Search code examples
javahadoopmapreducehdfs

I am practicing basic hadoop with IntelliJ


https://hadoop.apache.org/docs/stable/hadoop-mapreduce-client/hadoop-mapreduce-client-core/MapReduceTutorial.html

I was trying to modify the code in following link. My goal was to implement last three codes of designating input and output source directory which is local to hdfs.

I am trying to access to my hadoop data path through wordcount java code.
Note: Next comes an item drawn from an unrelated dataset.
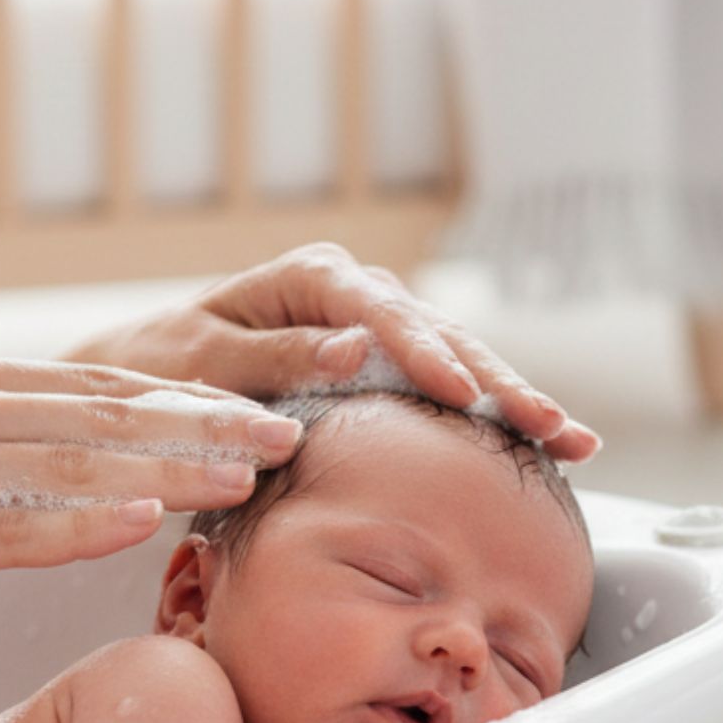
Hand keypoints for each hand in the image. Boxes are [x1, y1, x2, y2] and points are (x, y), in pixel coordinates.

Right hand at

and I already have hadoop database.

ex) I am trying to reach /user/prac/input directory through Java code

the original code that access to local directory is this

FileInputFormat.addInputPath(job, new Path("input")); 
FileOutputFormat.setOutputPath(job, new Path("output"));
System.exit(job.waitForCompletion(true) ? 0 : 1);

this is how I modified

String directoryName = "hdfs://localhost:9000/user/prac/";

FileInputFormat.addInputPath(job, new Path(directoryName + "input")); 
FileOutputFormat.setOutputPath(job, new Path( directoryName + "output"));
System.exit(job.waitForCompletion(true) ? 0 : 1);

Am I doing alright?

I tried to modify codes


Solution

  • The HDFS address is automatically gathered from $HADOOP_CONF_DIR/core-site.xml in the Hadoop SDK, so you do not need to explicitly set it

    Also, unless you use an absolute path, HADOOP_USER_NAME variable defaults all actions to read/write to your user folder.

    Therefore, the original code already works in ways you've tried to modify.

    Worth mentioning, no one really writes mapreduce code anymore. Spark or Flink will also run on Intellij.